:: Exercise requirements ::
Search the records for the word "Normal". Copy every line where it appears.

:: Records shown ::
**********
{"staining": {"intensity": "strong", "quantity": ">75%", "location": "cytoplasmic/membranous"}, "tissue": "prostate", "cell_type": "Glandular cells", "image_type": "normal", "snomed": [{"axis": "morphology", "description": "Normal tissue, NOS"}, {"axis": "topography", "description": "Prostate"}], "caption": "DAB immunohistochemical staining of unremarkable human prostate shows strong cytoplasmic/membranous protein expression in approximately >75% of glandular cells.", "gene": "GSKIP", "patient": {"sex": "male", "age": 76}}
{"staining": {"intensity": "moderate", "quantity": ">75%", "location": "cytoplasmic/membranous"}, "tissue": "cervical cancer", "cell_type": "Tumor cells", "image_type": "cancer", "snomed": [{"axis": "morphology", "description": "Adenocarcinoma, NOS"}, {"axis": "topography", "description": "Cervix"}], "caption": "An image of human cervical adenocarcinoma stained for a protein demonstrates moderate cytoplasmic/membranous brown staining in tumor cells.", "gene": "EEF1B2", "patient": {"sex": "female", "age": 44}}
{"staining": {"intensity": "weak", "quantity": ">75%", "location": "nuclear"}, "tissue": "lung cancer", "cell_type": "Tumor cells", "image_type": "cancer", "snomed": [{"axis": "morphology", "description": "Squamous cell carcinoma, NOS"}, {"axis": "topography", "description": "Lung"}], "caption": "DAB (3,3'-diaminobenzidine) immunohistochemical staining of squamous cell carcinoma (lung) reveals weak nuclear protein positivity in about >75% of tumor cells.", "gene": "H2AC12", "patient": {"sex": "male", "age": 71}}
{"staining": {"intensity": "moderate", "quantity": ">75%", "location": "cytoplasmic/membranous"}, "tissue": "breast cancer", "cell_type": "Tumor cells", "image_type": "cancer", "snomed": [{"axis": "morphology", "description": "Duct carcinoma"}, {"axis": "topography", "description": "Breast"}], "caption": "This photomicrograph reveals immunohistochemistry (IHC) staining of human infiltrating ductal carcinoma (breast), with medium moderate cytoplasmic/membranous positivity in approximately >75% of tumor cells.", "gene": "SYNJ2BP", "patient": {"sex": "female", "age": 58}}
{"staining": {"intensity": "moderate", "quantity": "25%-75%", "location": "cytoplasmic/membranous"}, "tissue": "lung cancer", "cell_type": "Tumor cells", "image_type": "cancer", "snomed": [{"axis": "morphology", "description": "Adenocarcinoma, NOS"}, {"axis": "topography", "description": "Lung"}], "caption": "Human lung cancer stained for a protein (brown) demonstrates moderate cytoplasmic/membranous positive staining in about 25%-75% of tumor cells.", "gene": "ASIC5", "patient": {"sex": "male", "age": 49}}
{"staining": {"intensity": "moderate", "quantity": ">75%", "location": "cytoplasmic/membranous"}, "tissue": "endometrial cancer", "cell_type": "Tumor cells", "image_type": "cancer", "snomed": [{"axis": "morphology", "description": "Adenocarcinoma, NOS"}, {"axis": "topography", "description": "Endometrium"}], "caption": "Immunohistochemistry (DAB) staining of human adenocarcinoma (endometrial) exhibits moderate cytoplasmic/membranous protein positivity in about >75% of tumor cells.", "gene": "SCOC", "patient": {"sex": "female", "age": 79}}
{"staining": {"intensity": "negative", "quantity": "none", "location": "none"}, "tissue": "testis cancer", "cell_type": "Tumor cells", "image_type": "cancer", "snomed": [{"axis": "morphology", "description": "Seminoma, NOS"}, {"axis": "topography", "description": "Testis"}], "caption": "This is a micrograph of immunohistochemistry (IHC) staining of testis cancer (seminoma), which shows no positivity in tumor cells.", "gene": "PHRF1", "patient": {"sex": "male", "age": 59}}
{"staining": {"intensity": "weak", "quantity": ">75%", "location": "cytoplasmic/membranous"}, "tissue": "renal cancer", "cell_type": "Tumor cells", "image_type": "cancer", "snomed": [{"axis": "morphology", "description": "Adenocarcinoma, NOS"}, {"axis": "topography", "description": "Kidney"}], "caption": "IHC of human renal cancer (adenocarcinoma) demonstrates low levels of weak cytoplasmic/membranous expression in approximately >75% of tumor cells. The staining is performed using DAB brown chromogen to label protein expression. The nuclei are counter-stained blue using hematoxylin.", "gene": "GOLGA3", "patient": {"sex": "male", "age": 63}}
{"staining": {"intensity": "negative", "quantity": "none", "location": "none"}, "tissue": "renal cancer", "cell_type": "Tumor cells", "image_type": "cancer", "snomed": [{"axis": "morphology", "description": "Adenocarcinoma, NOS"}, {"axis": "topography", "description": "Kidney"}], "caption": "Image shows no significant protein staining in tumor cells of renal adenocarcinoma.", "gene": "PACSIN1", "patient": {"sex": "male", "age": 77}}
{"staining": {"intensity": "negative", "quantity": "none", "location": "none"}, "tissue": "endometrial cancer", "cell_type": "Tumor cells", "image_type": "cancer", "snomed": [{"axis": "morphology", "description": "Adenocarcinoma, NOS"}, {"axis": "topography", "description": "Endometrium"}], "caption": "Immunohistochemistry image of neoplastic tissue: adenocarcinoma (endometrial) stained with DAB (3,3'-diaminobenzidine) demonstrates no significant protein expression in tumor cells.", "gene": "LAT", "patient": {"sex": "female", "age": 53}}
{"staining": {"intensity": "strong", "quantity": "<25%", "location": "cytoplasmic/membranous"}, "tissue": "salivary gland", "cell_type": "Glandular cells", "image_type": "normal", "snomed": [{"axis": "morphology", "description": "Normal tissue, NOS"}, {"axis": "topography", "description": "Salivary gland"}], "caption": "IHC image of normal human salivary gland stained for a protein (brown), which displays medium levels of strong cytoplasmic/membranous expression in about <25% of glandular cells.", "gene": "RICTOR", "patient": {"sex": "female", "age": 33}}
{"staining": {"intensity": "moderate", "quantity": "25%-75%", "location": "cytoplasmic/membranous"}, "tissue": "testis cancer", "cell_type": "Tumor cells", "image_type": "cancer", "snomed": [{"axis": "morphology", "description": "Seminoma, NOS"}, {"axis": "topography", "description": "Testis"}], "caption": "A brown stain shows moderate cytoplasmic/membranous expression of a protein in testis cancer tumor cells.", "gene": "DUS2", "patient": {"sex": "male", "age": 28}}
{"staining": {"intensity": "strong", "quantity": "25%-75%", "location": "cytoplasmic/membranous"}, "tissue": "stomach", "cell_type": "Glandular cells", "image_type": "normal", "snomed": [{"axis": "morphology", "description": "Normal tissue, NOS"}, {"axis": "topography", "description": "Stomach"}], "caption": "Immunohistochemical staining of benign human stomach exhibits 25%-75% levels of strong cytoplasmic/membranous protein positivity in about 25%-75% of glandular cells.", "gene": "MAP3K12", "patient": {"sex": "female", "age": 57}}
**********
:: Your response ::
{"staining": {"intensity": "strong", "quantity": ">75%", "location": "cytoplasmic/membranous"}, "tissue": "prostate", "cell_type": "Glandular cells", "image_type": "normal", "snomed": [{"axis": "morphology", "description": "Normal tissue, NOS"}, {"axis": "topography", "description": "Prostate"}], "caption": "DAB immunohistochemical staining of unremarkable human prostate shows strong cytoplasmic/membranous protein expression in approximately >75% of glandular cells.", "gene": "GSKIP", "patient": {"sex": "male", "age": 76}}
{"staining": {"intensity": "strong", "quantity": "<25%", "location": "cytoplasmic/membranous"}, "tissue": "salivary gland", "cell_type": "Glandular cells", "image_type": "normal", "snomed": [{"axis": "morphology", "description": "Normal tissue, NOS"}, {"axis": "topography", "description": "Salivary gland"}], "caption": "IHC image of normal human salivary gland stained for a protein (brown), which displays medium levels of strong cytoplasmic/membranous expression in about <25% of glandular cells.", "gene": "RICTOR", "patient": {"sex": "female", "age": 33}}
{"staining": {"intensity": "strong", "quantity": "25%-75%", "location": "cytoplasmic/membranous"}, "tissue": "stomach", "cell_type": "Glandular cells", "image_type": "normal", "snomed": [{"axis": "morphology", "description": "Normal tissue, NOS"}, {"axis": "topography", "description": "Stomach"}], "caption": "Immunohistochemical staining of benign human stomach exhibits 25%-75% levels of strong cytoplasmic/membranous protein positivity in about 25%-75% of glandular cells.", "gene": "MAP3K12", "patient": {"sex": "female", "age": 57}}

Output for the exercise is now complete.